Our preliminary data on patients admitted for rehabilitation after recovery from COVID-19 suggest the following:
- a)
The finding that intrapulmonary gases exchanges between originally intubated vs non-intubated patients during the acute COVID-19 phase do not differ significantly may suggest an atypical ARDS, although the effect of both the selection process and the small sample size cannot be excluded.
- b)
The D-dimer as well presents no differences between the two groups of patients described above, potentially suggesting a multifactorial damage (alveolar damage, parenchymal damage and vascular damage): more damage would be expected among the previously intubated patients, likely to have suffered a more severe acute COVID-19 phase.
- c)
In patients with ABG both at admission and discharge (n=58), a statistically significant improvement was observed at discharge for AaDO2 gradient and the same results were confirmed for 33/58 patients not ICU-admitted. By contrast, AaDO2 gradient lost the statistical significance among the 25/58 CARDS patients originally admitted at ICU. This might suggest that AaDO2 is more sensitive than P/F in the COVID-19 post-acute phase to monitor the lung damage in those not admitted to the ICU.
- d)
Stratifying further these 58 patients AaDO2 gradient retains statistical significance in males, aged>70 years, LoS<24 days, obese, smokers and those affected by hypertension suggesting it may be a sensitive marker in severe patients.
- e)
Alveolar-to arterial oxygen, which can be calculated knowing PaO2, PaCO2 and FiO2, can provide a more accurate evaluation of hypoxemia than P/F, because this could mirror changes in PaO2, FiO2 or both.12 More evidence is needed to understand the role of the AaDO2 gradient as a marker of lung function impairment. Case reports from post-mortem findings and biopsies showed mononuclear inflammation and frequently diffuse alveolar damage, with necrosis of alveolar epithelial cells, hyaline membrane formation, and hyperplasia of type II pneumocytes. In addition, consolidations due to fibroblastic proliferation with extracellular matrix and fibrin forming clusters in airspaces, as well as vascular damages, were described.8 All together alveolar, epithelial and vascular impairment could justify either ventilation-perfusion mismatch or intra-pulmonary shunting with an increase in AaDO2. In our study, the AaDO2 gradient might improve in the medium-term among the patients previously admitted at ICU (or remained unchanged due to irreversible damage of the lungs).

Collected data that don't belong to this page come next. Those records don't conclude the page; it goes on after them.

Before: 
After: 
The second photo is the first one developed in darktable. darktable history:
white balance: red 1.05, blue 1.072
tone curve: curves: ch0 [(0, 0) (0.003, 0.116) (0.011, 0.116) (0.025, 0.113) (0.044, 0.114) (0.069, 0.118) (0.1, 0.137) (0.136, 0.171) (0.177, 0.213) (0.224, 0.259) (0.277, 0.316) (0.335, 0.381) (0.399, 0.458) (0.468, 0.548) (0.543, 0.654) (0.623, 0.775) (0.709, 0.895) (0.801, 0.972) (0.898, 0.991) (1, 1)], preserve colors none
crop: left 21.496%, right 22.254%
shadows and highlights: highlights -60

Additional studies are needed to ideally plan a longer follow-up ABG in monitoring the COVID-19 post-acute phase.
FundingThis research did not receive any specific grant from funding agencies in the public, commercial, or not-for-profit sectors
Conflict of interestThe authors declare to have no conflict of interest directly or indirectly related to the manuscript contents.
The authors thank Prof. Nicolino Ambrosino for his advice in preparing the manuscript.